GIVEN TEXT:
- Opening Delimiter -
From the analysis of the reception times of the records, it was found that the transmission time of an update can be determined using Expression (2), with the value of 5.22 s corresponding to the average value of the reception window (RX_Delay) (Figure 20).
Transmission time of update file [ s ] = Intel Hex File Number of Records × 5.22
From the results obtained from the firmware updates performed, it was concluded that the greatest time constraint is associated with the data transmission time over the LoRaWAN network, which depends on the size of the RX Delay window operating in Class A. The transmission time is thus dependent on the number of records to be updated, while the time spent on the update process in the microcontroller mainly depends on the number of rows to be updated (Table 3).
To assess the times associated with the different tasks involved in the microcontroller update process, mechanisms were implemented to signal the start and end of each task by activating/deactivating IO pins of the microcontroller.
Figure 21 shows the timeline diagram for executing the different stages of the proposed update process for Update #3. These stages include data integrity verification, preparation of new rows for update, copying rows for recovery scenarios, erasing old rows, inserting new data, and finally verifying the update process. The overall firmware update process is represented by the blue line in Figure 21, while the flash memory write operations are depicted by the red line. Each stage begins when the corresponding IO pin is set to a high level and ends when it is set to a low level. Analysis of the results for the firmware update mechanism proposed, for Update #3, indicates that the process takes 51.33 ms to complete all stages, with a downtime of 16.88 ms.
The findings of this study confirm that the proposed firmware update method during runtime, without IoT device reboot, offers significant advantages. Firstly, a substantial reduction in device downtime was observed, which is beneficial for applications requiring high availability. Additionally, there was a decrease in energy consumption during the update process compared to updating a complete firmware image, preserving the autonomy of Class A IoT devices. The proposed approach also minimizes the amount of data transmitted compared to updating a complete firmware image, thereby reducing the communication network load and concentrating the update process effort more on the end device, simplifying its implementation and operation. The reduction in computational load related to the update process is achieved by eliminating the reconstruction of the firmware image on the end device, optimizing resources both on the device side through more efficient memory usage and on the network side, which shows improved performance due to reduced traffic load.
- Closing Delimiter -
Resume the account of runtime firmware updates over LoRaWAN, picking up after its final sentence.

DATASET ENTRIES:
- Opening Delimiter -
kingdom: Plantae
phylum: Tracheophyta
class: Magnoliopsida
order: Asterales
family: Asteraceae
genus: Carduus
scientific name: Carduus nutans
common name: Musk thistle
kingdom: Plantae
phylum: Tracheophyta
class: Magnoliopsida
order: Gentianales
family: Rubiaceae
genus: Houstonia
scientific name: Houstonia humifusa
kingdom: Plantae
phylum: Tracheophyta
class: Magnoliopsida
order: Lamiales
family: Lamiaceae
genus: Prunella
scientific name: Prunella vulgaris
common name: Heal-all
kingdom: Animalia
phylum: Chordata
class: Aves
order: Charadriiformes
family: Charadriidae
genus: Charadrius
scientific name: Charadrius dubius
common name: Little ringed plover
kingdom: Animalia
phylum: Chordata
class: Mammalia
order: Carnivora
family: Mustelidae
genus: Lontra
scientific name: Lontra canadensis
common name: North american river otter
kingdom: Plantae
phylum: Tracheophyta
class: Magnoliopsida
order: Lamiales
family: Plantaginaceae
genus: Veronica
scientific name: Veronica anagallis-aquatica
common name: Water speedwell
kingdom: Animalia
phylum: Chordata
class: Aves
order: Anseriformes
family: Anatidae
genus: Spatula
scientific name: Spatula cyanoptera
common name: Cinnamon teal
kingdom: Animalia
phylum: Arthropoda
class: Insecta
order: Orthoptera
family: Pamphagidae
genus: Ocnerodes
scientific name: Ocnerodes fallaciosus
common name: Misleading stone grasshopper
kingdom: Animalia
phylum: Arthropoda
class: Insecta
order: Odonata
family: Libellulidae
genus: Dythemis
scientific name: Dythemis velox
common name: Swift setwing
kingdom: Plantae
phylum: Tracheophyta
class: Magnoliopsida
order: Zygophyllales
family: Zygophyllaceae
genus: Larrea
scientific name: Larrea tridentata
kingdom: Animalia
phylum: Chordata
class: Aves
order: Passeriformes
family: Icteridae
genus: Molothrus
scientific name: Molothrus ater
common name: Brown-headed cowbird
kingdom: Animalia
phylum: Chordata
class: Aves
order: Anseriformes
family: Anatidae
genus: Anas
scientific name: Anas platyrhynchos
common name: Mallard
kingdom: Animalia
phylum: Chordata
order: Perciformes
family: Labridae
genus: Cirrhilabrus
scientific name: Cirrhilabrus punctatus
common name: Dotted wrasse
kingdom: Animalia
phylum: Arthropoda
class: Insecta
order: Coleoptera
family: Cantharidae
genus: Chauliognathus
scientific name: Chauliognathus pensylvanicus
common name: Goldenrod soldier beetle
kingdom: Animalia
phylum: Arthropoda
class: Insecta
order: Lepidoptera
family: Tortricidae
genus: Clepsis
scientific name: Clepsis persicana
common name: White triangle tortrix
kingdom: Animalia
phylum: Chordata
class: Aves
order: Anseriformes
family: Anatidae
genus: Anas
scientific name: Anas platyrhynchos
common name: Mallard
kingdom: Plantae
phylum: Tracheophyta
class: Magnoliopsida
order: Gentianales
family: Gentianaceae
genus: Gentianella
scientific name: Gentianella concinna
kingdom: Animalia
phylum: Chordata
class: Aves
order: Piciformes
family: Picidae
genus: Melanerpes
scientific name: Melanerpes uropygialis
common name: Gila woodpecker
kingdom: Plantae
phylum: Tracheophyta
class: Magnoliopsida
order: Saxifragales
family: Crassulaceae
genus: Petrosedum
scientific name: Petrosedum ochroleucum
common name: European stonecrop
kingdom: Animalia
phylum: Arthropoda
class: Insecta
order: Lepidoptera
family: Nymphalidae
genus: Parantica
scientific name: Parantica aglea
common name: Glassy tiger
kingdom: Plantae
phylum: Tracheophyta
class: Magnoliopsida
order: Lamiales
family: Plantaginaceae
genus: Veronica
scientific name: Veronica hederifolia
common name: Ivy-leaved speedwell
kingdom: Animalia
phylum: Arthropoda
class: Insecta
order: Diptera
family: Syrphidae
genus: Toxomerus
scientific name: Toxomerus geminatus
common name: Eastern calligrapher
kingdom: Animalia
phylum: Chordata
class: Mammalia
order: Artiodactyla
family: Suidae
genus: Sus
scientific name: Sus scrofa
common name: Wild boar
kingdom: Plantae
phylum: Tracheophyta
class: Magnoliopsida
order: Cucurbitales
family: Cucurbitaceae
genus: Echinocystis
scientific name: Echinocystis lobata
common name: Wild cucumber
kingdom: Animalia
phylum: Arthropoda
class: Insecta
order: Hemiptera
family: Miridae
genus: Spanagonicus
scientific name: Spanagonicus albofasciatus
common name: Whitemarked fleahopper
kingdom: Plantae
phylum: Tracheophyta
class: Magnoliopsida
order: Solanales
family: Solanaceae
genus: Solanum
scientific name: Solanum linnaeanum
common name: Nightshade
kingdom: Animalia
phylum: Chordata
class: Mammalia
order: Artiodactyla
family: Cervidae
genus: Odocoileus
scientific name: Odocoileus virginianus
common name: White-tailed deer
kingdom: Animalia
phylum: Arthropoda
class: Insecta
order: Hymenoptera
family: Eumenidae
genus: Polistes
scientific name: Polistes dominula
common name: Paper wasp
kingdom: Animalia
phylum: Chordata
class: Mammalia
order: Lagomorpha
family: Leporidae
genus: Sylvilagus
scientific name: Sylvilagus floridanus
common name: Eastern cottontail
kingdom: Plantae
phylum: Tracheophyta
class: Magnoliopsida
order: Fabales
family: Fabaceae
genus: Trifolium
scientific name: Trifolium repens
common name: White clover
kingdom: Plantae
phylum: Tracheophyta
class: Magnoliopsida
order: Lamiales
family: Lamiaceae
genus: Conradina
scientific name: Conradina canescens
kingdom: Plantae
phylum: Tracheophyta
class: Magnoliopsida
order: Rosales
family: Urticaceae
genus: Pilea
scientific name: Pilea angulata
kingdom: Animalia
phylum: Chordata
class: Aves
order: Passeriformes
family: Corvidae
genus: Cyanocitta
- Closing Delimiter -
ANSWER SPACE:
When comparing with related works, it was noted that, contrary to the idea advocated by Dirk Pesch et al. [3], the proposed method is efficient for the LoRa Alliance Class A data transmission mechanism, where downlink follows an uplink. Despite the LoRa Alliance specifications [21] for FUOTA, the proposed method utilizes the network server application layer, making the update process less complex and more agile. Charilao et al. [5] suggest improvements in the update process using multiple gateways; however, the method proposed in this article does not require changes to the existing network, except in scenarios without coverage. We partially agree with Guinee, C. [22], who argues that Class B performs better in terms of transmission and energy efficiency for complete firmware image updates. However, since the proposed method significantly reduces the amount of data, it preserves network capacity and improves energy efficiency by drastically reducing the active time associated with the update process. In contrast to the study by Hess, Tim [9], which suggests benefits in switching to Classes B or C, the implemented method demonstrates a significant reduction in downtime of 16.88 ms compared to the 42.48 s described in [9], without the need for a class change. This is primarily due to the method not requiring firmware image reconstruction from delta segments (18.57 s). Furthermore, there is a significant reduction in energy consumption as only 643 bytes needed to be transferred compared to the full firmware image size of 108 kBytes required for the update, a data reduction of 99.42%. Additionally, our method aligns with the objectives of Lee, B. [6], where it aims to simplify the firmware update process without resorting to blockchain while maintaining update integrity and security. Finally, concerning the study by Jaouhari, S. E. [23], our method eliminates the use of a bootloader, allowing firmware updates during runtime, further accelerating the process.
Table 4 provides a comparative analysis between the different methods discussed in related works and the proposed method. Our method stands out for maintaining the device class type and substantially reducing downtime, primarily due to the Self-Programming-based update method during runtime, eliminating the need for rebooting after the update. Multicast distribution-based methods are advantageous for mass updates but have disadvantages such as high transmission time and the need for device reboot after updating. Packet transmission methods resulting from the difference between the original and updated firmware image (Delta Update) optimize transmission time, but reconstructing the firmware image from deltas results in high downtime for high-availability systems and requires more resources, especially memory and computational effort.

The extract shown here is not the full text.